▸ Your tasks
1. In the page on moving data from Amazon Aurora to BigQuery, which command-line tool exports whole tables and databases in a format you choose?
2. Pick up the guide on moving data from Amazon Aurora to BigQuery after its last sentence and keep writing it.

[Page extract Boundary: Start]

In this day businesses are generating a huge amount of data regularly. To make important decisions this raw data is very essential. However, there are a few major challenges in the process. It is very difficult to analyze such a huge amount of data (Petabyte) using a traditional database like MySQL, Oracle, SQL Server, etc. In order to get any tangible insight from this data, you would need to move data to Data Warehouse like Google BigQuery. This post provides a step-by-step walkthrough on how to migrate data from Amazon Aurora to the BigQuery Data warehouse using 2 steps. Read along and decide which method suits you the best!
Table of Contents
Methods to Connect Aurora to BigQuery
Here are the methods you can use to connect Aurora to BigQuery in a seamless fashion:
In this post, we will cover the second method (Custom Code) in detail. Towards the end of the post, you can also find a quick comparison of both data replication methods so that you can evaluate your requirements and choose wisely.
Method 1: Using Custom Code to Move Data from Aurora to BigQuery
This method requires you to manually set up the data transfer process from Aurora to BigQuery. The steps involved in migrating data from Aurora DB to BigQuery are as follows:
Step 1: Getting Data out of Amazon Aurora
By writing SQL queries we can export data from Aurora. The SELECT queries enable us to pull the data we want. You can specify filters and order of the data. You can also limit results.
A command-line tool called mysqldump lets you export entire tables and databases in a format you specify (i.e. delimited text, CSV, or SQL queries).
mysql -u user_name -p --database=db_name --host=rds_hostname --port=rdsport --batch -e "select * from table_name" | sed 's/t/","/g;s/^/"/;s/$/"/;s/n//g' > file_name
Step 2: Preparing Amazon Aurora Data
You need to make sure the target BigQuery table is perfectly aligned with the source Aurora table, specifically column sequence and data type of columns.
Step 3: Upload Data to Google Cloud Storage
You can use the bq command-line tool to upload the files to your datasets, adding schema and data type information. In GCP quickstart guide you can find the syntax of bq command line. Iterate through this process as many times as it takes to load all of your tables into BigQuery.

[Page extract Boundary: End]
[Source material Boundary: Start]

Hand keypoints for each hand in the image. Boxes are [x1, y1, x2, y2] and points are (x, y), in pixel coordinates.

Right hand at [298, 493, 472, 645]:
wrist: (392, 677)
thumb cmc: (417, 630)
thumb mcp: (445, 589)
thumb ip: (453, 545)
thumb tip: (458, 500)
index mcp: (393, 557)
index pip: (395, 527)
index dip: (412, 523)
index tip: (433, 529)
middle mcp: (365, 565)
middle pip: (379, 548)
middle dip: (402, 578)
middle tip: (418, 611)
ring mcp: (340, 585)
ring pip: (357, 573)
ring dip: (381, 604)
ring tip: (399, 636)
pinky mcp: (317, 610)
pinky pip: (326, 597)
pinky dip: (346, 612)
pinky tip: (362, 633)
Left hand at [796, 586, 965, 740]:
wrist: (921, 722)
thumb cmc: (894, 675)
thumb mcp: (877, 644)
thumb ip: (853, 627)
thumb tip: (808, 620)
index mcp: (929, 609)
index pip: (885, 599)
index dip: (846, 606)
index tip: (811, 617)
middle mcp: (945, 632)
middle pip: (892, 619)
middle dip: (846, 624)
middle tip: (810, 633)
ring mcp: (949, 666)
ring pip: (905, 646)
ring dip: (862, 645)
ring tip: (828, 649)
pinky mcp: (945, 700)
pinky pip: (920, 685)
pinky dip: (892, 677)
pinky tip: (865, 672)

[Source material Boundary: End]
[Source material Boundary: Start]

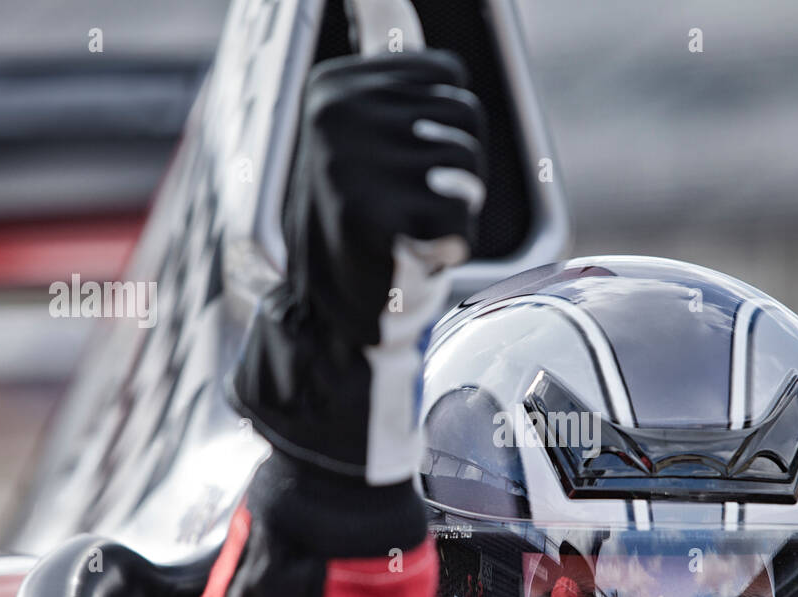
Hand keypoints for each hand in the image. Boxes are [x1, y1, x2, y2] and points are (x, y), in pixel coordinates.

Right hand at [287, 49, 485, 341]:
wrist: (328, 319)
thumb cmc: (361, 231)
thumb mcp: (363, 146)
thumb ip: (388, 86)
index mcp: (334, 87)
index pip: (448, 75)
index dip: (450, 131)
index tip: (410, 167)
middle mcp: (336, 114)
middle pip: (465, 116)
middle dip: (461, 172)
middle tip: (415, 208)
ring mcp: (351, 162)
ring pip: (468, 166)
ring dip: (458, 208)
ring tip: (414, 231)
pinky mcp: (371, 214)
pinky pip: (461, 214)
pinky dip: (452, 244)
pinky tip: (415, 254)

[Source material Boundary: End]
[Source material Boundary: Start]

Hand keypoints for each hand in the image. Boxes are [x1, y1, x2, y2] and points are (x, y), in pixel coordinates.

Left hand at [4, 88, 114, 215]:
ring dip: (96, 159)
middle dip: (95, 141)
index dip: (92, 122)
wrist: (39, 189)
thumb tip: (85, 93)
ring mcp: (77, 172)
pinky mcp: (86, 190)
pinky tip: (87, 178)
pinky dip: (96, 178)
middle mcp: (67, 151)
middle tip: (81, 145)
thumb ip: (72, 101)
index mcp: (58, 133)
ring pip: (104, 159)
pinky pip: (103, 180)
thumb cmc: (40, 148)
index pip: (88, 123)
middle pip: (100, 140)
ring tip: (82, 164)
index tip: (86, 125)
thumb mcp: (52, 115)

[Source material Boundary: End]

▸ Answers to the problems
1. mysqldump

2.
Once the data has been extracted from the Aurora database the next step is to upload it to the GCS There are multiple ways this can be achieved. The various methods are explained below.
(A) Using Gsutil
The gsutil utility will help us upload a local file to GCS(Google Cloud Storage) bucket.
To copy a file to GCS:
gsutil cp local_copy.csv gs://gcs_bucket_name/path/to/folder/
To copy an entire folder to GCS:
gsutil local_dir_name -r dir gs://gcs_bucket_name/path/to/parent_folder/
(B) Using Web console
An alternative means to upload the data from your local machine to GCS is using the web console. To use the web console alternative, follow the steps laid out below:
1. First of all, you need to Login to your GCP account. You ought to have a working Google account to make use of GCP. In the menu option, click on storage and navigate to the browser on the left tab
2. Create a new bucket to upload your data. Make sure the name you choose is globally unique
3. Click on the bucket name that you have created in step 2, this will ask to you browse the file from your local machine
4. Choose the file and click on the upload button. Once you see a progress bar wait for the action to be completed. You can see the file is loaded in the bucket.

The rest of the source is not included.